According to the Supreme Court, the contractor bears the risk of failing to fulfill the obligation to make inquiries and engaging into to the contract contrary to the financial plan and subsequent insufficiency of the legal transaction. The Supreme Court stated that the construction costs based on financial plan were exceeded already before the invoices of main contract had been paid. That is why the contract was not binding on the housing company. Since the agreement was non-binding on the housing company, the contractor was also not entitled to compensation for early termination of the contract.

Comments on Supreme Court's decision

The Supreme Court of the solution has been found that the safekeeping documents contained information about framework contract, as well as the consulting contract between the founding shareholder and the housing company. In addition the date on which the consulting contract was attached to the safekeeping documents, is not clear. On this basis, the contractor had not been able to receive the information before the conclusion of the main contract than any consultancy contract. The contractor had not received information either from other contracts, or the economic impact of such contracts based on the safekeeping documents. The Supreme Court guidelines that the contractor has a very wide-ranging duty to make inquiries, and it means basically that the contractor requests a written evidence about the financial plan from the housing company and is the contract in compliance with the financial plan.

Excess of cost over budget and its causes have not been established. The key question is why the budget has been exceeded.
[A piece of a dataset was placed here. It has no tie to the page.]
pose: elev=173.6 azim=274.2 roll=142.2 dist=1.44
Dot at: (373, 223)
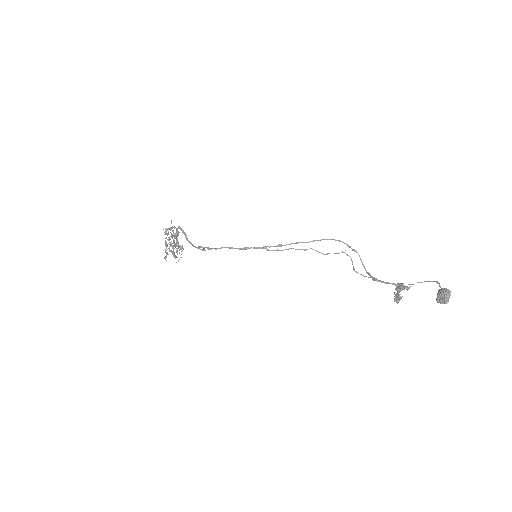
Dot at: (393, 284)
As the other the contracts or the conclusion of such date has not substantiated by evidence, cannot be assessed whether any of the other subcontract entered into after the main contract and it is resulted from something else than the main contract.

The date of the excess of cost over budget had based on the financial statements in 2008. However, when the main contract had signed, the budget had not been exceeded. Excess of cost over budget of the financial plan cannot be reached only due to the main contract. In evaluating of the exceeding would been estimated all concluded contracts and form of these, beginning of enforcement of the contract, price and invoices. Basically, are there other possibly construction works than the main construction?

The Supreme Court's ruling also raises other questions. What is the role of the founding shareholder in such cases? And what is the liability of the founding shareholder in relation to contractor or housing company? Should the housing company has right to require that the construction be made by and at the expense of the contractor? Whether the excess of cost over budget is due to the contractor, how should the housing company finance the construction work when the budget has already been exceeded? Could the contractor stop the construction in a situation where the budget has been exceeded and whether the contractor has liability to complete the construction?

Footnotes

  1. as defined in the Housing Transaction Act (843/1994).
  2. referred to as the documents required by decree and relating to the company, its financing plan and construction or repair projects as defined in the Housing Transaction Act.